PucePuissance NPUSeuil de 40 TOPS
Qualcomm Snapdragon X Elite45 TOPSFranchi
Intel Meteor Lakeenviron 11 TOPSNon franchi
Intel Lunar Lakeenviron 47 TOPSFranchi
AMD Ryzen AI 30050 TOPSFranchi

Le Snapdragon X Elite de Qualcomm faisait figure de candidat idéal dès le départ, tandis que la génération Meteor Lake d’Intel, créditée d’environ 34 TOPS une fois le processeur et le graphique additionnés, restait sous la barre côté NPU. La relève est venue de la génération Lunar Lake d’Intel, qui dépasse nettement le seuil et confirme le pronostic des premières fuites.

Ce que change un PC taillé pour l’IA

Au-delà des chiffres, l’intérêt d’un AI PC se mesure à des usages quotidiens repensés. Un NPU performant ouvre plusieurs portes que le tout-cloud fermait jusqu’ici :

  • exécuter des traitements d’IA hors connexion, dans le train ou l’avion ;
  • garder certaines données sensibles sur la machine plutôt que sur des serveurs distants ;
  • soulager le processeur principal pour préserver l’autonomie de la batterie ;
  • obtenir des réponses plus rapides, sans aller-retour vers un centre de données.

Cette bascule vers le local fait écho aux tentatives visant à faire du PC l’aiguilleur de l’IA. Les premiers Copilot+ PC sont arrivés à partir du 18 juin 2024, dès 999 dollars, ce qui ancre cette nouvelle catégorie dans le concret.

Un marché qui s’annonce massif

Les analystes anticipent une adoption rapide de ces machines. Le cabinet Gartner tablait sur 43 millions d’AI PC expédiés en 2024, puis 114 millions en 2025, soit près de 43 % de l’ensemble des ordinateurs vendus dans le monde. Une telle trajectoire ferait de l’IA embarquée la norme plutôt que l’exception en l’espace de deux ans seulement.

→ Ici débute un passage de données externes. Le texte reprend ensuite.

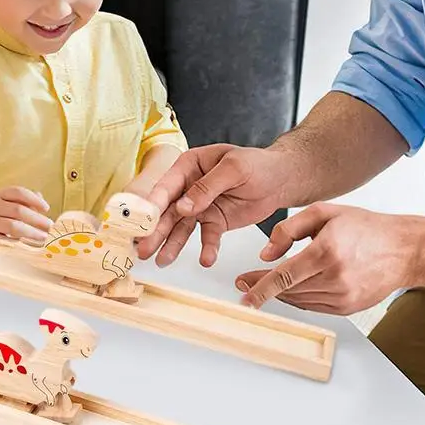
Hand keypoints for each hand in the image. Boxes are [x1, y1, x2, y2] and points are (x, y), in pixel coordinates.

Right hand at [0, 186, 53, 243]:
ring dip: (31, 232)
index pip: (19, 192)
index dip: (34, 200)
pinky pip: (5, 240)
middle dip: (37, 219)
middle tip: (50, 227)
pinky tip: (28, 243)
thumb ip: (31, 201)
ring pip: (12, 226)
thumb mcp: (16, 203)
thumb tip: (43, 205)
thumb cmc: (6, 214)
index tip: (47, 209)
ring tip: (43, 237)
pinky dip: (18, 241)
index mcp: (1, 194)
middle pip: (17, 210)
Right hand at [137, 144, 291, 266]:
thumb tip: (183, 207)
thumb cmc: (256, 164)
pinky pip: (207, 237)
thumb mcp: (233, 168)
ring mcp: (199, 206)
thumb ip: (208, 186)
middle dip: (155, 230)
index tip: (144, 221)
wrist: (281, 179)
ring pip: (181, 227)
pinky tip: (205, 260)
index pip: (166, 186)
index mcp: (188, 166)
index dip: (154, 203)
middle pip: (168, 210)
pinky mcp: (214, 222)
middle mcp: (188, 187)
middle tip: (143, 248)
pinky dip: (206, 248)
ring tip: (162, 261)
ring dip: (171, 244)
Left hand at [234, 203, 414, 314]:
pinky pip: (312, 305)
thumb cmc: (364, 227)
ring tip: (265, 282)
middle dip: (262, 287)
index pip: (284, 275)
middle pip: (288, 290)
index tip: (242, 292)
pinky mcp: (348, 307)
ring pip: (298, 300)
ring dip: (279, 293)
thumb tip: (265, 254)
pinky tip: (290, 288)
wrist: (403, 249)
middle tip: (244, 282)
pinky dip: (297, 298)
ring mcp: (343, 296)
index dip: (260, 286)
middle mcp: (335, 277)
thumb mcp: (323, 212)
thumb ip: (288, 229)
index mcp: (327, 252)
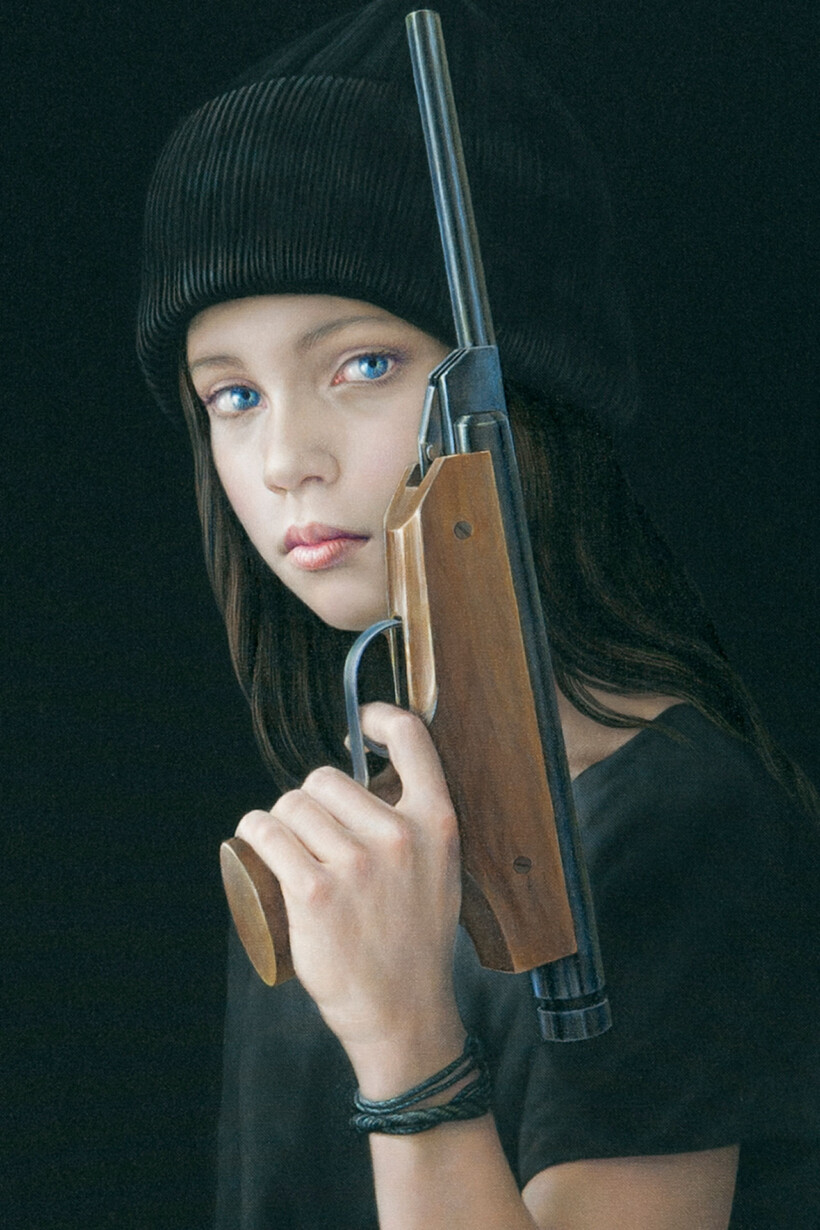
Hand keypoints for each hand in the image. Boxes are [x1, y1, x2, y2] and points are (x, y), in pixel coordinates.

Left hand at [235, 703, 464, 1089]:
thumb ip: (416, 824)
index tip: (360, 729)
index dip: (379, 718)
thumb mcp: (438, 870)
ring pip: (292, 805)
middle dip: (310, 799)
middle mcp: (397, 836)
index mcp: (436, 823)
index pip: (412, 737)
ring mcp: (355, 865)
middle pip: (326, 778)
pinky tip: (257, 839)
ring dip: (279, 820)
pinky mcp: (314, 893)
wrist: (403, 1012)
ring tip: (286, 847)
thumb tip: (372, 776)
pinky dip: (254, 831)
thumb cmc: (413, 940)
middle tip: (312, 834)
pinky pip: (268, 834)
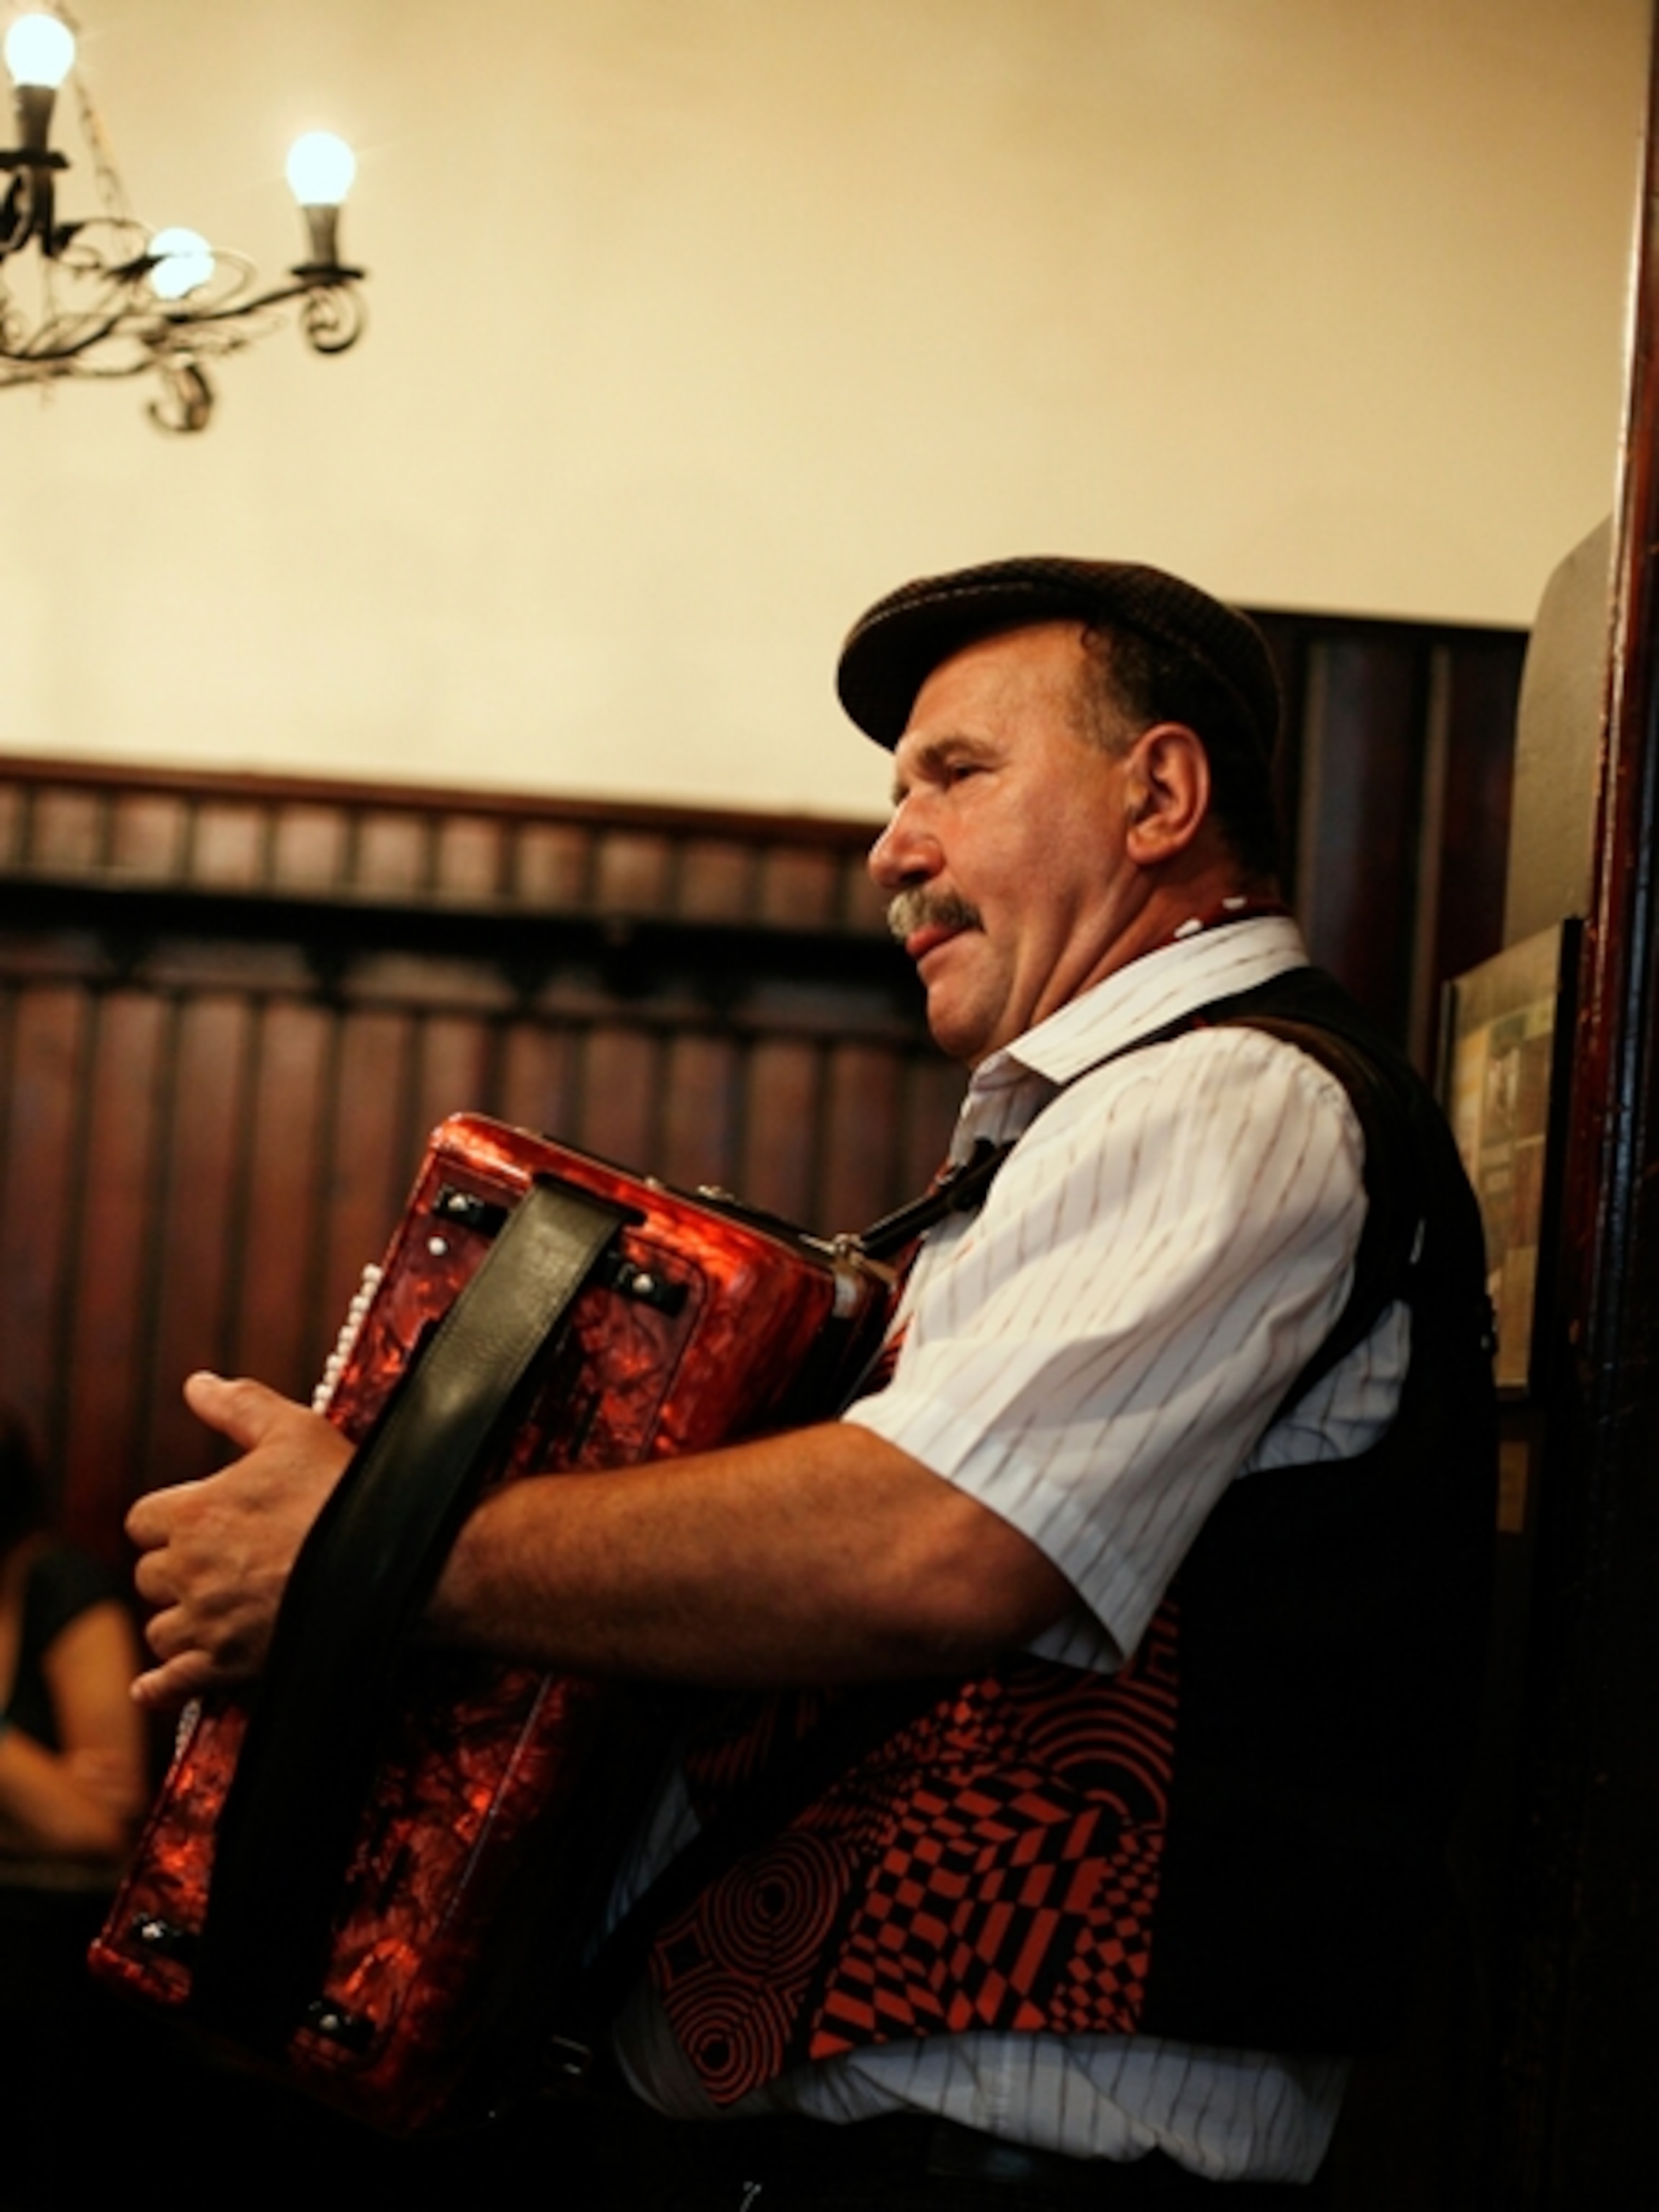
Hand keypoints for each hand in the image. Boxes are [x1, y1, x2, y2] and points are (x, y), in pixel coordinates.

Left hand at [127, 1372, 353, 1710]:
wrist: (390, 1560)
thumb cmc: (343, 1491)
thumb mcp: (293, 1430)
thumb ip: (238, 1406)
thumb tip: (196, 1385)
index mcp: (194, 1513)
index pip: (143, 1520)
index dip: (169, 1519)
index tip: (199, 1519)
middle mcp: (189, 1571)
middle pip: (149, 1575)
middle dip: (177, 1568)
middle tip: (219, 1561)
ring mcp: (208, 1623)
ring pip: (160, 1627)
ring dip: (178, 1618)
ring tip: (210, 1609)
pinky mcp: (229, 1666)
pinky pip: (172, 1685)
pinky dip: (159, 1687)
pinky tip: (153, 1686)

Pour les constructeurs, l’enjeu dépasse la simple fiche technique et touche au renouvellement d’un parc vieillissant, freiné depuis la fin de la pandémie. Beaucoup parient que l’IA embarquée jouera le rôle de déclencheur d’achat que la seule montée en puissance des processeurs ne suffit plus à provoquer aujourd’hui. Microsoft a résumé l’ambition de cette catégorie en présentant le label maison devant la presse.

Les Copilot+ PC sont les PC Windows les plus rapides et les plus intelligents jamais conçus, capables d’une incroyable puissance de 40 TOPS et d’une journée entière d’autonomie.

Yusuf Mehdi, vice-président exécutif de Microsoft, blog officiel, 20 mai 2024

Vers une informatique à deux vitesses

Le relèvement de la configuration minimale crée une ligne de partage nette entre les machines prêtes pour l’IA et les autres. Pour l’utilisateur, cela signifie qu’un ordinateur acheté sans NPU suffisant pourrait se retrouver tenu à l’écart des fonctions à venir, alors même qu’il reste parfaitement capable pour la bureautique classique. Le débat rappelle celui de la mémoire vive il y a quinze ans, quand 4 gigaoctets sont passés du luxe au strict nécessaire en quelques saisons, laissant sur le côté les machines achetées trop tôt.

La question n’est donc plus de savoir si l’IA s’installera dans nos ordinateurs, mais à quel rythme et à quel coût pour ceux qui devront renouveler leur matériel. Entre promesse d’autonomie et risque d’obsolescence accélérée, l’équilibre reste à trouver pour des millions d’acheteurs.